Actually no breakage, especially with NOPROTO, and without NOPROTO there
is only a minor problem with zero-extension.  It takes a 64-bit type to
break things.

>>> -514	AUE_CAP_NEW	NOPROTO	{ int cap_new(int fd, u_int64_t rights); }
>>> +514	AUE_CAP_NEW	NOPROTO	{ int cap_new(int fd, uint64_t rights); }
>>
>> Broken, assuming that all the other spittings into 2 uint32_t's are needed.
>> ..
> Yes, this is broken.
> I added Robert and Jonathan to Cc:.

We only found this 64-bit type for freebsd32.

>> These bugs are easiest to fix in the Linux syscall.master's since the
>> bugs are mostly already avoided using l_foo_t.  In amd64/linux32/
>> syscalls.master, I only noticed the following ones:
>> ...
>> % 193	AUE_TRUNCATE	STD	{ int linux_truncate64(char *path, \
>> % 				    l_loff_t length); }
>> % 194	AUE_FTRUNCATE	STD	{ int linux_ftruncate64(l_uint fd, \
>> % 				    l_loff_t length); }
>>
>> How can this work?  I was going to say that the splitting up of the 64-bit
>> args in compat/freebsd32/syscalls.master was unnecessary because it is
>> apparently not needed here.  Then I misread this as doing the splitting.
>> But it doesn't.  Similarly later in this file.

I'm now surer that loff_t cannot work.  It gets passed as 2 32-bit registers.
These get interpreted as 64-bit registers and copied to 2 64-bit args.
But the above only describes 1 64-bit args.

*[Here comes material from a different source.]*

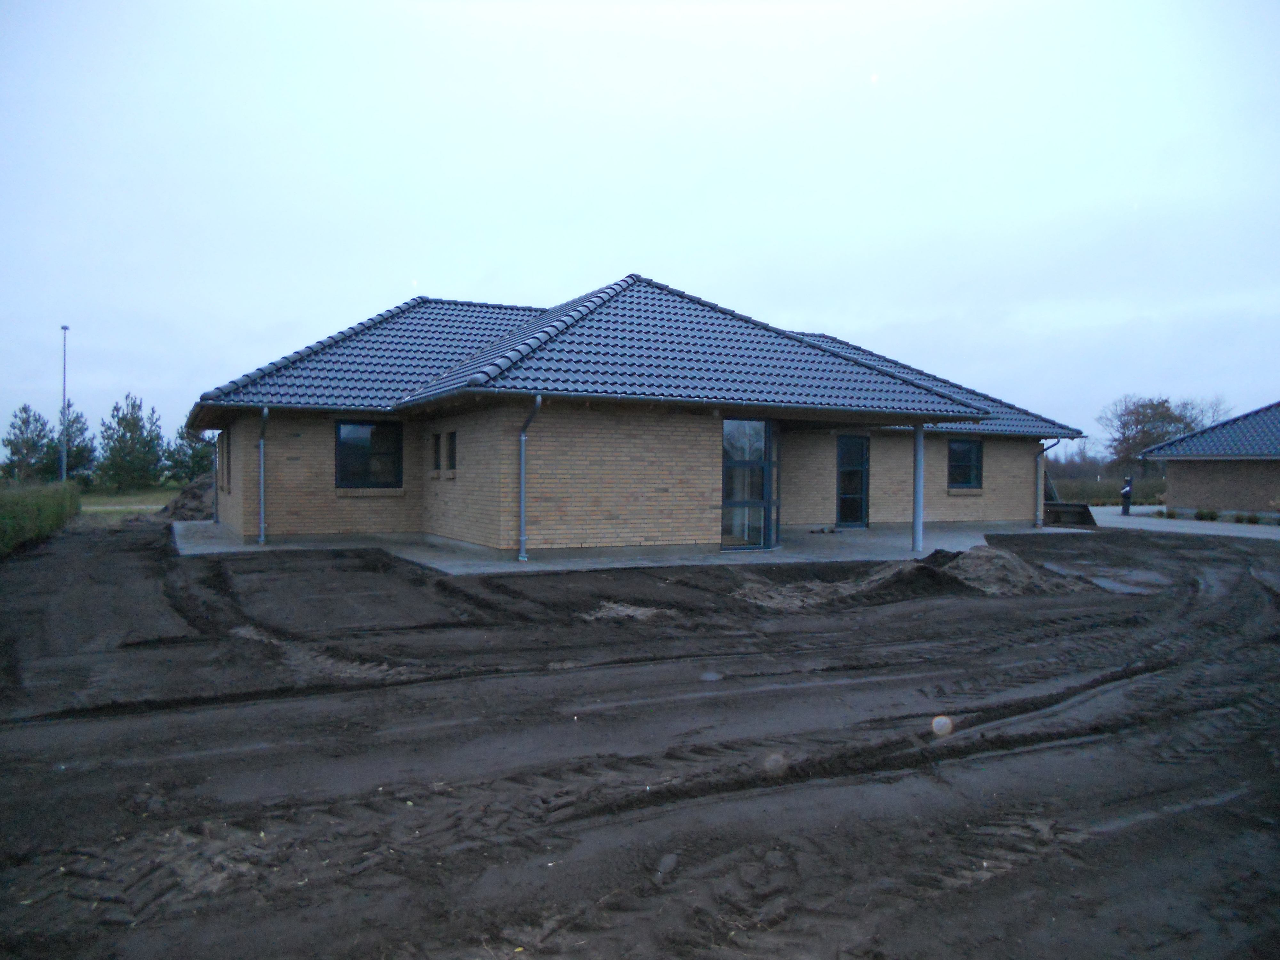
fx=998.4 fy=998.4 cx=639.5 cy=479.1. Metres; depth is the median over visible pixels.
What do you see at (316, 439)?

However, x86 is little-endian, so many values will work by ignoring the
second register.  All values below 2G will work provided the top bits are
either sign-extended or zero-extended.  All values between 2G and 4G
will work provided the top bits are zero-extended.

Negative loff_t's are common for linux_llseek() but not for linux_ltruncate().
And linux_llseek() doesn't have this bug since it is inmplemented almost
correctly bt splitting the arg into "l_ulong ohigh, l_ulong olow" (is this
big-endian order really correct?!).  linux_llseek() claims to retun int
instead of the 64-bit offset, and that is correct since the offset is
returned indirectly.  But linux_lseek() also claims to return int instead
of l_off_t.  That is bogus but works.

Here is the complete list of syscalls with buggy loff_t's from linux32:

% 180	AUE_PREAD	STD	{ int linux_pread(l_uint fd, char *buf, \
% 				    l_size_t nbyte, l_loff_t offset); }
% 181	AUE_PWRITE	STD	{ int linux_pwrite(l_uint fd, char *buf, \
% 				    l_size_t nbyte, l_loff_t offset); }
% 193	AUE_TRUNCATE	STD	{ int linux_truncate64(char *path, \
% 				    l_loff_t length); }
% 194	AUE_FTRUNCATE	STD	{ int linux_ftruncate64(l_uint fd, \
% 				    l_loff_t length); }

WHen there is only 1 loff_t arg and it is the last one, it won't mess up
the other args.  But what about loff_t apparently being in big-endian
order for linux_llseek().  I guess the order is actually little-endian,
but the order is reversed by allocation of the 2 halves in registers.

% 250	AUE_NULL	STD	{ int linux_fadvise64(int fd, l_loff_t offset, \
% 					l_size_t len, int advice); }
% 272	AUE_NULL	STD	{ int linux_fadvise64_64(int fd, \
% 					l_loff_t offset, l_loff_t len, \
% 					int advice); }

Now the loff_t's are in the middle of the args, and/or there are 2 of them,
so later args are messed up.

I didn't quote the whole thing, but its still a 17K reply, sorry.